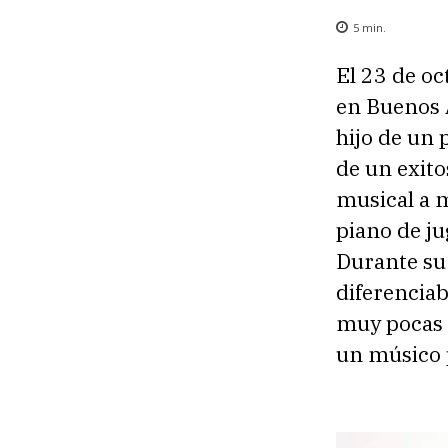
5
min.
El 23 de oc
en Buenos 
hijo de un 
de un exito
musical a 
piano de ju
Durante su 
diferenciab
muy pocas 
un músico p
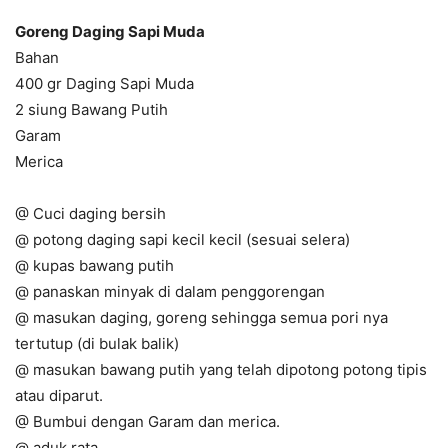
Goreng Daging Sapi Muda
Bahan
400 gr Daging Sapi Muda
2 siung Bawang Putih
Garam
Merica
@ Cuci daging bersih
@ potong daging sapi kecil kecil (sesuai selera)
@ kupas bawang putih
@ panaskan minyak di dalam penggorengan
@ masukan daging, goreng sehingga semua pori nya
tertutup (di bulak balik)
@ masukan bawang putih yang telah dipotong potong tipis
atau diparut.
@ Bumbui dengan Garam dan merica.
@ aduk rata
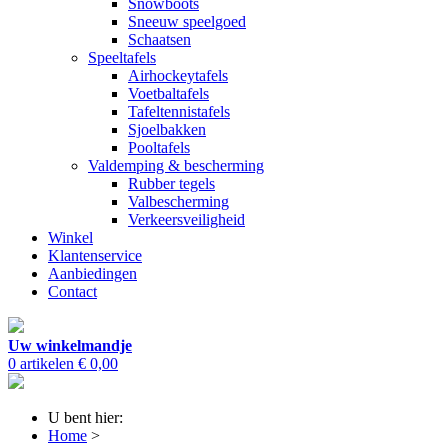
Snowboots
Sneeuw speelgoed
Schaatsen
Speeltafels
Airhockeytafels
Voetbaltafels
Tafeltennistafels
Sjoelbakken
Pooltafels
Valdemping & bescherming
Rubber tegels
Valbescherming
Verkeersveiligheid
Winkel
Klantenservice
Aanbiedingen
Contact
Uw winkelmandje
0 artikelen
€ 0,00
U bent hier:
Home
>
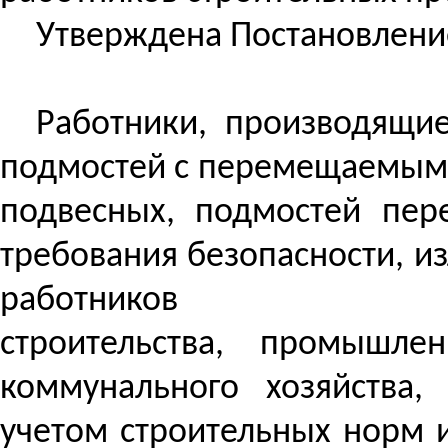
Утверждена
Постановлением
Работники, производящ
подмостей с перемещаемым 
подвесных, подмостей пер
требования безопасности, и
работников
строительства, промышл
коммунального хозяйства,
учетом строительных норм 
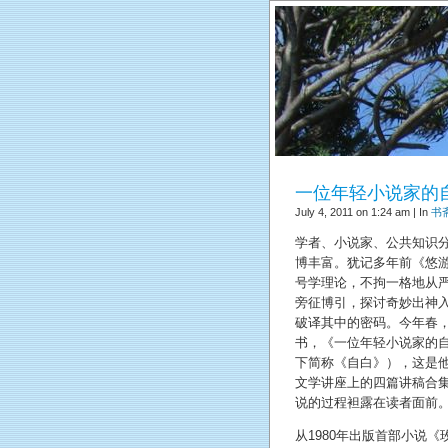
一位年轻小说家的
July 4, 2011 on 1:24 am | In
书
学者、小说家、公共知识分
博丰富。犹记多年前《悠
号学理论，不拘一格地从
旁征博引，探讨奇妙出神
破译其中的密码。今年春
书，《一位年轻小说家的自白》（Co
下简称《自白》），这是他
文学讲座上的四篇讲稿合
说的过程袒露在读者面前
从1980年出版首部小说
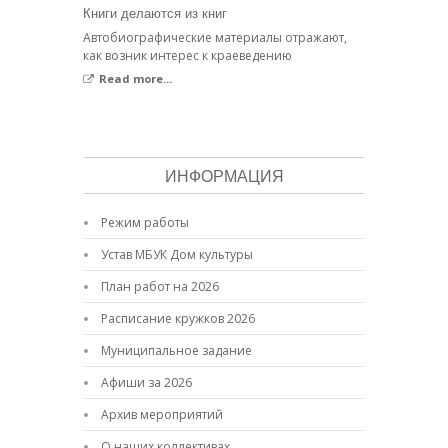
Книги делаются из книг
Автобиографические материалы отражают,
как возник интерес к краеведению
Read more...
ИНФОРМАЦИЯ
Режим работы
Устав МБУК Дом культуры
План работ на 2026
Расписание кружков 2026
Муниципальное задание
Афиши за 2026
Архив мероприятий
О наших коллективах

# Problem requirements
Dropping every picture, restate the material word for word.

# Solution to the problem
5
min.
El 23 de oc
en Buenos 
hijo de un 
de un exito
musical a 
piano de ju
Durante su 
diferenciab
muy pocas 
un músico p
Goreng Daging Sapi Muda
Bahan
400 gr Daging Sapi Muda
2 siung Bawang Putih
Garam
Merica
@ Cuci daging bersih
@ potong daging sapi kecil kecil (sesuai selera)
@ kupas bawang putih
@ panaskan minyak di dalam penggorengan
@ masukan daging, goreng sehingga semua pori nya
tertutup (di bulak balik)
@ masukan bawang putih yang telah dipotong potong tipis
atau diparut.
@ Bumbui dengan Garam dan merica.
@ aduk rata
Snowboots
Sneeuw speelgoed
Schaatsen
Speeltafels
Airhockeytafels
Voetbaltafels
Tafeltennistafels
Sjoelbakken
Pooltafels
Valdemping & bescherming
Rubber tegels
Valbescherming
Verkeersveiligheid
Winkel
Klantenservice
Aanbiedingen
Contact
Uw winkelmandje
0 artikelen
€ 0,00
U bent hier:
Home
>
Утверждена
Постановлением
Работники, производящ
подмостей с перемещаемым 
подвесных, подмостей пер
требования безопасности, и
работников
строительства, промышл
коммунального хозяйства,
учетом строительных норм 
一位年轻小说家的
July 4, 2011 on 1:24 am | In
书
学者、小说家、公共知识分
博丰富。犹记多年前《悠
号学理论，不拘一格地从
旁征博引，探讨奇妙出神
破译其中的密码。今年春
书，《一位年轻小说家的自白》（Co
下简称《自白》），这是他
文学讲座上的四篇讲稿合
说的过程袒露在读者面前
从1980年出版首部小说
Книги делаются из книг
Автобиографические материалы отражают,
как возник интерес к краеведению
Read more...
ИНФОРМАЦИЯ
Режим работы
Устав МБУК Дом культуры
План работ на 2026
Расписание кружков 2026
Муниципальное задание
Афиши за 2026
Архив мероприятий
О наших коллективах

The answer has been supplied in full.